* [PROBLEM DESCRIPTION] Output the data that follows, keeping every line identical.
[[ DATA open ]]
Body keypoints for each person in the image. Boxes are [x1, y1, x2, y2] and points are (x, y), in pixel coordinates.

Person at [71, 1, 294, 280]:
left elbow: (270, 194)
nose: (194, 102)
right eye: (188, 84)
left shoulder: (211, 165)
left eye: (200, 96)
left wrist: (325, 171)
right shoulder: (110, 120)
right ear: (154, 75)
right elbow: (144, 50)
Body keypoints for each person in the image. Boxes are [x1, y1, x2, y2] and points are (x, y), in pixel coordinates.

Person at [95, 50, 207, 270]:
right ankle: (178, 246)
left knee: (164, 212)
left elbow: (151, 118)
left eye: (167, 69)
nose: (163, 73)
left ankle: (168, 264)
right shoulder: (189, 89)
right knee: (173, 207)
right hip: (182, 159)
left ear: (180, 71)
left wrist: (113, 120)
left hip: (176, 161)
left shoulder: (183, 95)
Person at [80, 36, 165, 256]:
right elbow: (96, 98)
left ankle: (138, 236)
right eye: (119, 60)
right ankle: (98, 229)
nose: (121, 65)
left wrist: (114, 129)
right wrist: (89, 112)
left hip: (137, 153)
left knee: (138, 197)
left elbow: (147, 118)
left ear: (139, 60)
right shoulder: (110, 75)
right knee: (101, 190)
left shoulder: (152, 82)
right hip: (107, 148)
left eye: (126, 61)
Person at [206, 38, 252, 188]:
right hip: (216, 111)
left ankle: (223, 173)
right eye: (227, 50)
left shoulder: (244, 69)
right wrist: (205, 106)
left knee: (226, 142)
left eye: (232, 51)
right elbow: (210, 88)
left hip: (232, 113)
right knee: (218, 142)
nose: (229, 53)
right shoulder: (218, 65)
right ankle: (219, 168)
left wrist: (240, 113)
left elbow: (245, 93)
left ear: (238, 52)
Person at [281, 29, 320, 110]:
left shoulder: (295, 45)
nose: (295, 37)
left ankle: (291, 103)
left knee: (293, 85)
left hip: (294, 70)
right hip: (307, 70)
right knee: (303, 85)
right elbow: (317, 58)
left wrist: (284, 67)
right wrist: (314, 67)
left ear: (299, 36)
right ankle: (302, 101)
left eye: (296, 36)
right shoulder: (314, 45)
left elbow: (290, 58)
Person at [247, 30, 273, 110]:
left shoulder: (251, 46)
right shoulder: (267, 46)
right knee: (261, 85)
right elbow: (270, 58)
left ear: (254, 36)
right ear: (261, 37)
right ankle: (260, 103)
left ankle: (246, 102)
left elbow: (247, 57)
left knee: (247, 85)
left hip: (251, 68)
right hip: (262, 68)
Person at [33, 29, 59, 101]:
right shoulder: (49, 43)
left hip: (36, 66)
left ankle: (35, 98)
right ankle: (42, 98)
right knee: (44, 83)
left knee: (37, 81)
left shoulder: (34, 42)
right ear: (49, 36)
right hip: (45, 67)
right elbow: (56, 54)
[[ DATA closed ]]
* [YOUR RESPONSE]
Body keypoints for each person in the image. Boxes are [x1, y1, x2, y2] and points are (x, y), in pixel coordinates.

Person at [71, 1, 294, 280]:
left elbow: (270, 194)
nose: (194, 102)
right eye: (188, 84)
left shoulder: (211, 165)
left eye: (200, 96)
left wrist: (325, 171)
right shoulder: (110, 120)
right ear: (154, 75)
right elbow: (144, 50)
Body keypoints for each person in the image. Boxes are [x1, y1, x2, y2] and points are (x, y), in pixel coordinates.

Person at [95, 50, 207, 270]:
right ankle: (178, 246)
left knee: (164, 212)
left elbow: (151, 118)
left eye: (167, 69)
nose: (163, 73)
left ankle: (168, 264)
right shoulder: (189, 89)
right knee: (173, 207)
right hip: (182, 159)
left ear: (180, 71)
left wrist: (113, 120)
left hip: (176, 161)
left shoulder: (183, 95)
Person at [80, 36, 165, 256]:
right elbow: (96, 98)
left ankle: (138, 236)
right eye: (119, 60)
right ankle: (98, 229)
nose: (121, 65)
left wrist: (114, 129)
right wrist: (89, 112)
left hip: (137, 153)
left knee: (138, 197)
left elbow: (147, 118)
left ear: (139, 60)
right shoulder: (110, 75)
right knee: (101, 190)
left shoulder: (152, 82)
right hip: (107, 148)
left eye: (126, 61)
Person at [206, 38, 252, 188]:
right hip: (216, 111)
left ankle: (223, 173)
right eye: (227, 50)
left shoulder: (244, 69)
right wrist: (205, 106)
left knee: (226, 142)
left eye: (232, 51)
right elbow: (210, 88)
left hip: (232, 113)
right knee: (218, 142)
nose: (229, 53)
right shoulder: (218, 65)
right ankle: (219, 168)
left wrist: (240, 113)
left elbow: (245, 93)
left ear: (238, 52)
Person at [281, 29, 320, 110]:
left shoulder: (295, 45)
nose: (295, 37)
left ankle: (291, 103)
left knee: (293, 85)
left hip: (294, 70)
right hip: (307, 70)
right knee: (303, 85)
right elbow: (317, 58)
left wrist: (284, 67)
right wrist: (314, 67)
left ear: (299, 36)
right ankle: (302, 101)
left eye: (296, 36)
right shoulder: (314, 45)
left elbow: (290, 58)
Person at [247, 30, 273, 110]:
left shoulder: (251, 46)
right shoulder: (267, 46)
right knee: (261, 85)
right elbow: (270, 58)
left ear: (254, 36)
right ear: (261, 37)
right ankle: (260, 103)
left ankle: (246, 102)
left elbow: (247, 57)
left knee: (247, 85)
left hip: (251, 68)
right hip: (262, 68)
Person at [33, 29, 59, 101]:
right shoulder: (49, 43)
left hip: (36, 66)
left ankle: (35, 98)
right ankle: (42, 98)
right knee: (44, 83)
left knee: (37, 81)
left shoulder: (34, 42)
right ear: (49, 36)
right hip: (45, 67)
right elbow: (56, 54)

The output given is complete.